Demure British beauty Jean Simmons was born January 31, 1929 in Crouch End, London. As a 14-year-old dance student, she was plucked from her school to play Margaret Lockwood's precocious sister in Give Us the Moon (1944), and she went on to make a name for herself in such major British productions as César et Cléopâtre (1945), Les grandes espérances (1946) (as the spoiled, selfish Estella), Le narcisse noir (1947) (as a sultry native beauty), Hamlet (1948) (playing Ophelia to Laurence Olivier's great Dane and earning a Best Supporting Actress Oscar nomination), Le Lagon bleu (1949) and Si Paris l'avait su (1950), among others.

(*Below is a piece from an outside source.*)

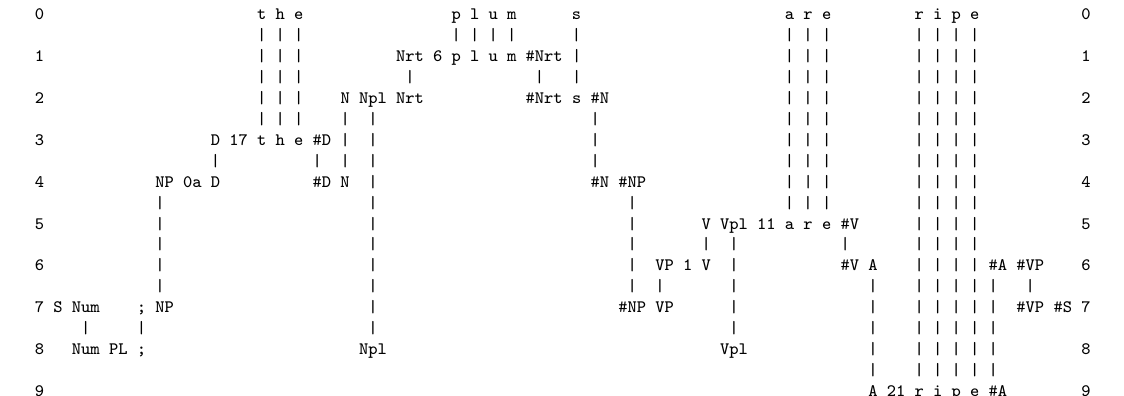
Figure A2. The best SPMA created by the SPCM that achieves the effect of parsing a sentence (‘ t h e p l u m s a r e r i p e ’) into its parts and sub-parts, as described in the text. The sentence in row 0 ia a New SP-pattern, while each of the rows 1 to 9 contains a single Old SP-pattern, drawn from a repository of Old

In 1950, she married actor Stewart Granger, and that same year, starred in the Frank Sinatra/Marlon Brando musical Blanches colombes et vilains messieurs (1955); she used her own singing voice and earned her first Golden Globe Award. Simmons divorced Granger in 1960 and almost immediately married writer-director Richard Brooks, who cast her as Sister Sharon opposite Burt Lancaster in Elmer Gantry, le charlatan (1960), a memorable adaptation of the Sinclair Lewis novel. That same year, she co-starred with Kirk Douglas in Stanley Kubrick's Spartacus (1960) and played a would-be homewrecker opposite Cary Grant in The Grass Is Greener (1960).

Off the screen for a few years, Jean captivated moviegoers with a brilliant performance as the mother in All the Way Home (1963), a literate, tasteful adaptation of James Agee's "A Death in the Family". However, after that, she found quality projects somewhat harder to come by, and took work in Life at the Top (1965), Mister Buddwing (1966), Divorce à l'américaine (1967), Violence à Jericho (1967), The Happy Ending (1969) (a Richard Brooks film for which she was again Oscar-nominated, this time as Best Actress).

Jean continued making films well into the 1970s. In the 1980s, she appeared mainly in television miniseries, such as Nord et sud (1985) and Les oiseaux se cachent pour mourir (1983). She made a comeback to films in 1995 in Le patchwork de la vie (1995) co-starring Winona Ryder and Anne Bancroft, and most recently played the elderly Sophie in the English version of Hayao Miyazaki's Le château ambulant (2004). She now resided in Santa Monica, California, with her dog, Mr. Gates, and her two cats, Adisson and Megan. Jean Simmons died of lung cancer on January 22, 2010, nine days before her 81st birthday.